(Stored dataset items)
--*--

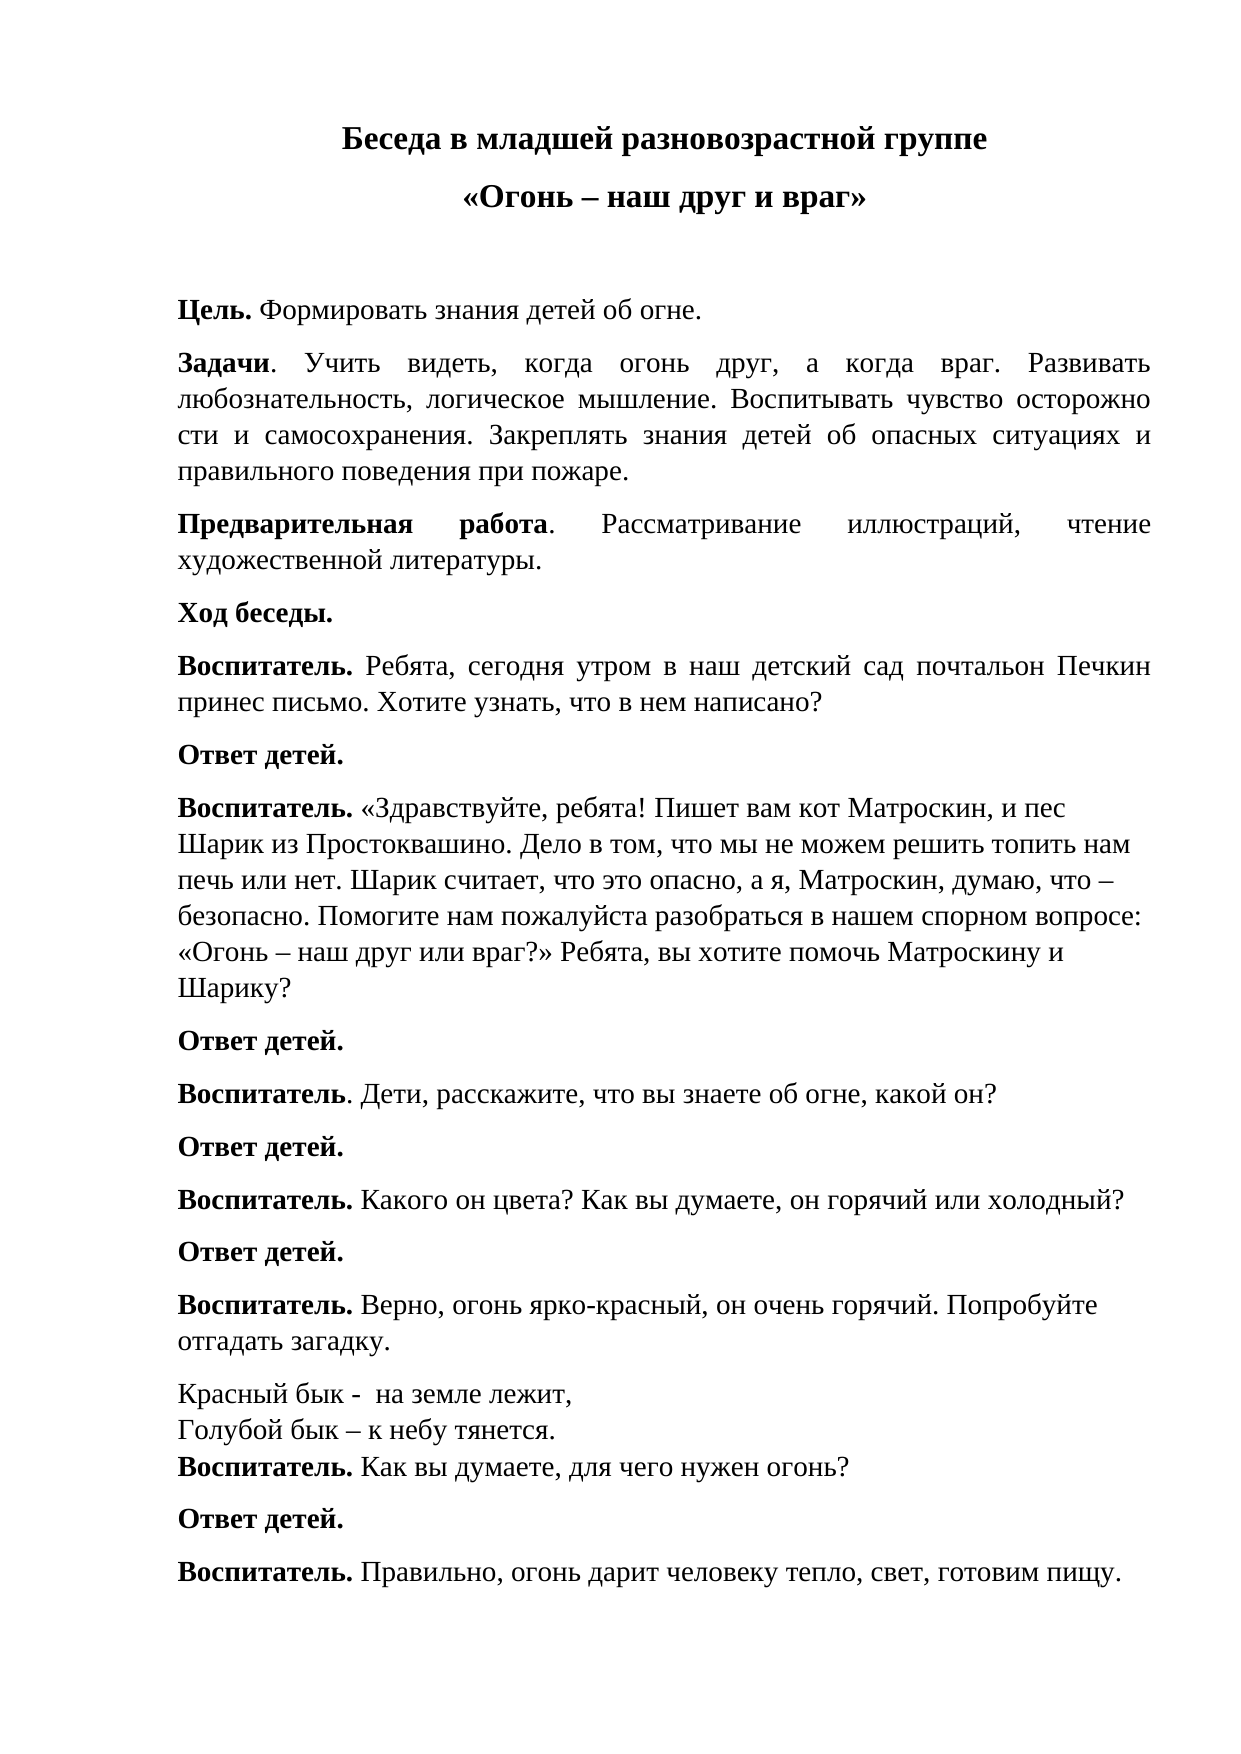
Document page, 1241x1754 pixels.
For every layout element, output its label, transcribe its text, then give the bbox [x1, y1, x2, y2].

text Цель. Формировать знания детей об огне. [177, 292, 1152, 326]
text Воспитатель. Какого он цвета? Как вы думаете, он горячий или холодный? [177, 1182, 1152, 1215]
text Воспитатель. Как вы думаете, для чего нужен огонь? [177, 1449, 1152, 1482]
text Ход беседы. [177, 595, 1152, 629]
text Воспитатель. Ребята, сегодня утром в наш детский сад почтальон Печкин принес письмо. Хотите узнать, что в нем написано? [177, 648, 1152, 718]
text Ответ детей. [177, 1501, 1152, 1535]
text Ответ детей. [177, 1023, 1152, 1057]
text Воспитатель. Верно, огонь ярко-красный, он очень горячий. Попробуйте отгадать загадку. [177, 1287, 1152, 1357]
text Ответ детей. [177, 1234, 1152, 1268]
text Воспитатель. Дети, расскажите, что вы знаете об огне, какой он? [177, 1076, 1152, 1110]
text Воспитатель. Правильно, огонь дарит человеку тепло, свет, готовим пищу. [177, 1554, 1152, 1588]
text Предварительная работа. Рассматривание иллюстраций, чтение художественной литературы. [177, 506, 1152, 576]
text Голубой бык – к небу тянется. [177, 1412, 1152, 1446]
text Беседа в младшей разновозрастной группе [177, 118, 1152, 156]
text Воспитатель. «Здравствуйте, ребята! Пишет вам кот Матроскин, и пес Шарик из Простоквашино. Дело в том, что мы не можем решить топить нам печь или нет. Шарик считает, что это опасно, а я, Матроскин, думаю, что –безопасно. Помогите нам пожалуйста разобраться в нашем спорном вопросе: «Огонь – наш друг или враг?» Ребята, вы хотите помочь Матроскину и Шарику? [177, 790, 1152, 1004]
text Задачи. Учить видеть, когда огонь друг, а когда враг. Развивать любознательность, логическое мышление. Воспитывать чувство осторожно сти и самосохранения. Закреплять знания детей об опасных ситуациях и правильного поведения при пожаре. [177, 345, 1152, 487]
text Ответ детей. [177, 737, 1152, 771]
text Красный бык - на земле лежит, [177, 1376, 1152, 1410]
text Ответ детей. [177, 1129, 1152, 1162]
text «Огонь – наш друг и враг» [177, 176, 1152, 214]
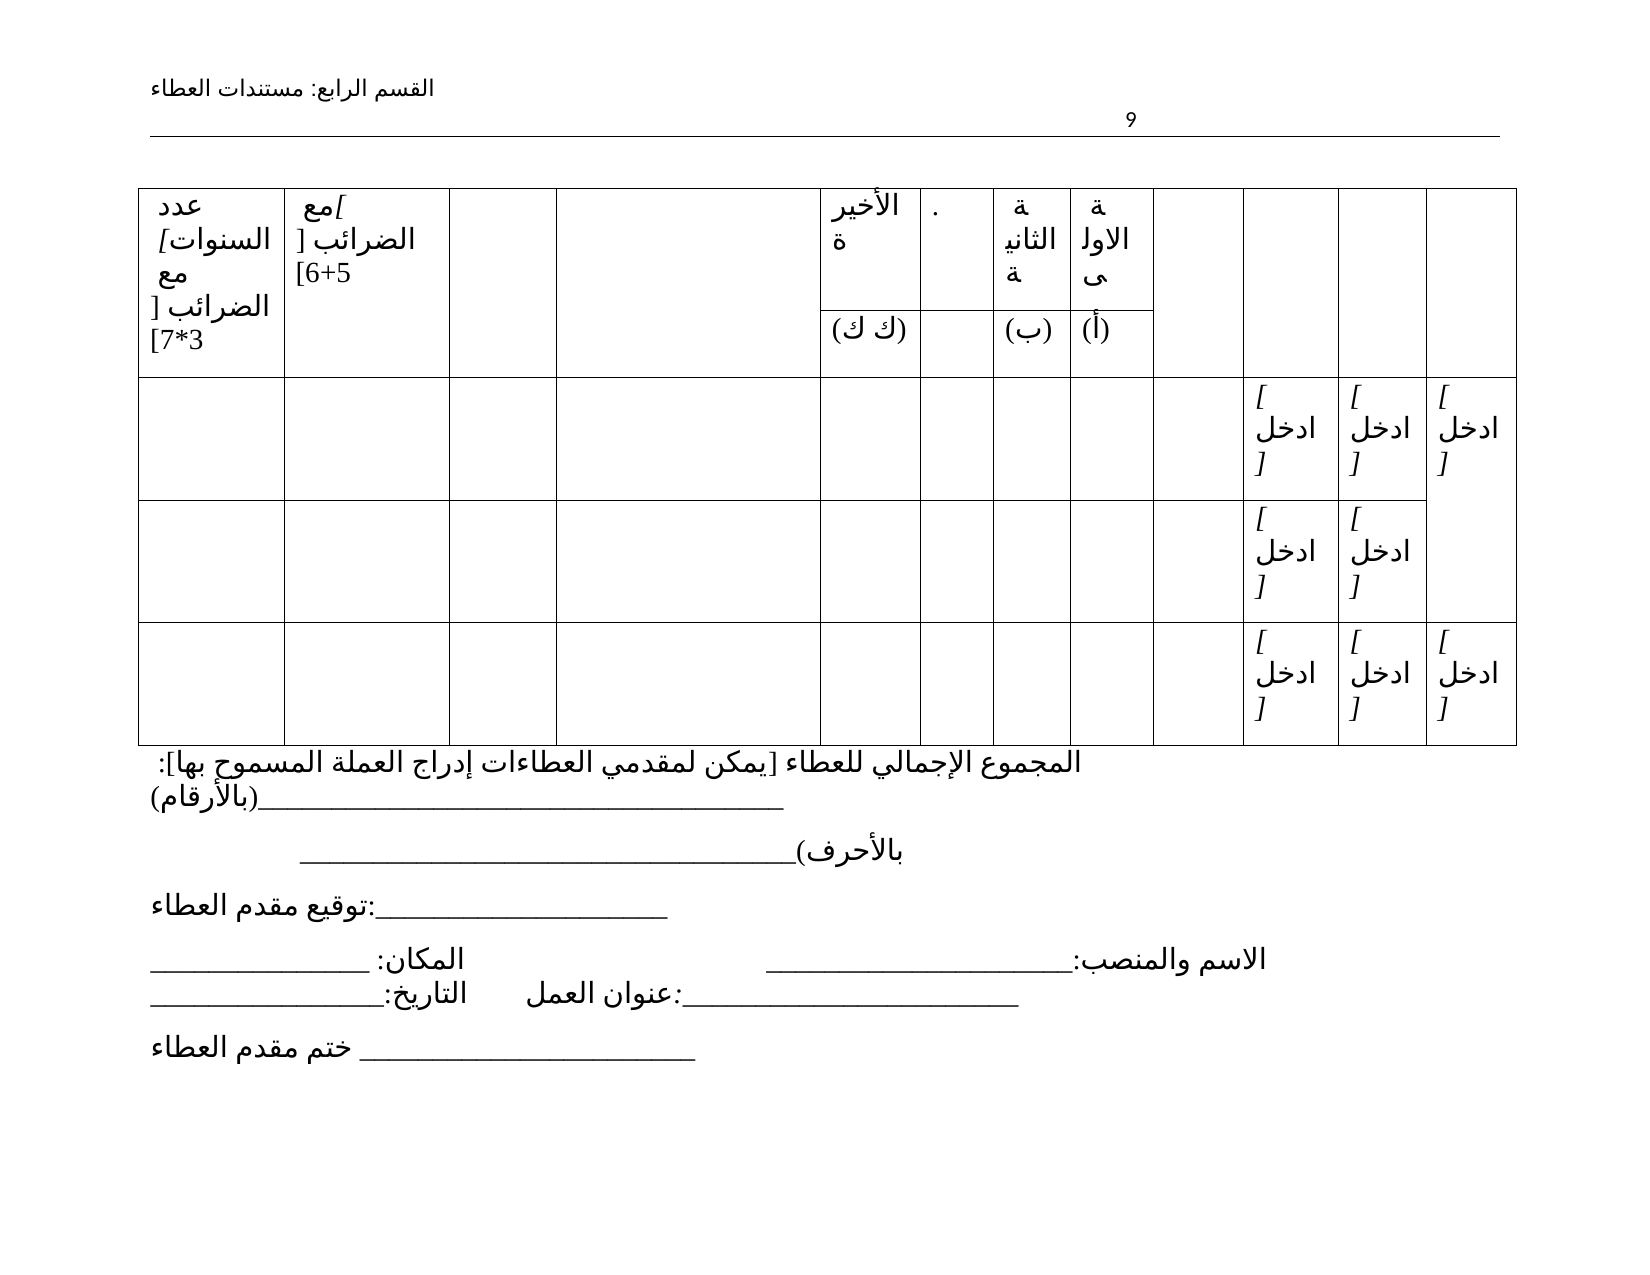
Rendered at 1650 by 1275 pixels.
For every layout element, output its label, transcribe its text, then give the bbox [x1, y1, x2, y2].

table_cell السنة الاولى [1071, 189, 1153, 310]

--*--

Task: Across the records above, how many lines hold the string "pixels"? The number alone will do.

Response to the exercise: 2